A Líbia era um dos países mais ricos do mundo. Fechou o ano passado com a bagatela de US$ 99,84 bilhões de reservas em moeda e em ouro, bem como US$ 15,32 bilhões no estoque de investimentos diretos no estrangeiro. Portanto, um total de US$ 115,16 bilhões.

Como se trata de um país com apenas 6,6 milhões de habitantes, isso significa uma riqueza per capita de US$ 17,5 milhões. Antes mesmo da rendição de Kadafi, já começaram a ser tomadas as providências para liberação dos recursos bloqueados no exterior. Os jornais já anunciam que o governo rebelde receberá, logo de cara, US$ 1,5 bilhão.

Como assinalou aqui no Blog o comentarista Antonio Santos Aquino, essa riqueza será consumida na reconstrução do país, totalmente arrasado por seus salvadores, que estarão muito bem representados na formação do novo governo.

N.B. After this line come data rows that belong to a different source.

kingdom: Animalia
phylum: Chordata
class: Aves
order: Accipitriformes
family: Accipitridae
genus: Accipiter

Pode ser que sobre uma parte desse latifúndio para as empresas brasileiras que já atuavam na Líbia, como a empreiteira Odebrecht, responsável pela construção do aeroporto internacional e do anel viário de Trípoli, com contratos avaliados em mais de R$ 5 bilhões e obras concluídas em 30% quando foram paralisadas. Também a Queiroz Galvão tem importantes contratos em curso de execução na Líbia.

Mas a Petrobras pode dar adeus a seus investimentos naquele país. As reservas de petróleo, que abastecem importantes países da Europa, já estão partilhadas por quem de direito. Alguém esperava alguma coisa diferente?